This charming mosaic patchwork huswife, sometimes called a Hussif or Housewife, is a wonderful example of the different domestic objects that used patchwork and quilting as decoration. Intended for the storage of sewing equipment, these useful holders contained multiple pockets to keep small items separate and were also handy for travelling as they could be rolled up and tied when in transit, keeping everything conveniently in place. This particular example is unusual for its decorative diamonds design, its embroidered dedication and the intended recipient of the piece. 

The mosaic patchwork diamonds have been pieced together from roller printed dress cottons from the 1840s and 1850s and edged with a vibrant blue silk which also decorates the pointed serrated edges of the pockets. The semi-circles of felted wool fabric intended for needle storage look like uniform material and show signs of moth damage at some point in the past. The fabrics are quite grubby and colours have faded, but certain areas that have been less exposed show the pinks and purples were originally much brighter.  

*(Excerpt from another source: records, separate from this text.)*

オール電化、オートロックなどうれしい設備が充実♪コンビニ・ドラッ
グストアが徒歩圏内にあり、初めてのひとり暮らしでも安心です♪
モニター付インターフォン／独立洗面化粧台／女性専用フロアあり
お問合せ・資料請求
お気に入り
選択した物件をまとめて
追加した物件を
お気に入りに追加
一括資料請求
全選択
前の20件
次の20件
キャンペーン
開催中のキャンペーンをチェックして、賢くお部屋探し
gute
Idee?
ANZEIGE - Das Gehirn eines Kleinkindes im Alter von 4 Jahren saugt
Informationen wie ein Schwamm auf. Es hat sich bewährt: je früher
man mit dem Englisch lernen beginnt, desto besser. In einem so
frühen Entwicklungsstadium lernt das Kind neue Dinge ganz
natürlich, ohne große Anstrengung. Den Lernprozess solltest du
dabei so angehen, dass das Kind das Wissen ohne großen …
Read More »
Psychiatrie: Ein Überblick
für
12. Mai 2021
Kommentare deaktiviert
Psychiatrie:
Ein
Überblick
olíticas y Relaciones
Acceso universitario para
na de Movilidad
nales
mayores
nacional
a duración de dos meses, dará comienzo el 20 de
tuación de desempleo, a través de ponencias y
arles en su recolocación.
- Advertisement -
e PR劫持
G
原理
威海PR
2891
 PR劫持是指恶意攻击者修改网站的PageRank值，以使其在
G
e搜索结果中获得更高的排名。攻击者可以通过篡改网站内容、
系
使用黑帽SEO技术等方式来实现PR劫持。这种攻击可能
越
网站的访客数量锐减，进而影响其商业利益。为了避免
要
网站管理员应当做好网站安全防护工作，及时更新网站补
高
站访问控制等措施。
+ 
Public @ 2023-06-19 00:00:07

The cross-stitched dedication ‘By Sarah Iles for Edward Buckler 1856’ give us a maker, recipient and date, and tell us this was made as a gift, perhaps for a specific occasion. A location would have been useful (sadly not included), but initial research did yield a few speculative results. A male recipient is more unusual and could have indicated a profession where portable sewing kits were useful or standard issue such as a sailor or member of the armed forces. There was an Edward Buckler born in Poole, Dorset in 1822, who was awarded a Mate’s Certificate of Service in 1855 for 22 years in the Merchant Navy on both coastal and foreign trades. So far it hasn’t been possible to verify the relationship between Edward and Sarah Iles but she could have made this as a gift to commemorate his service around this time.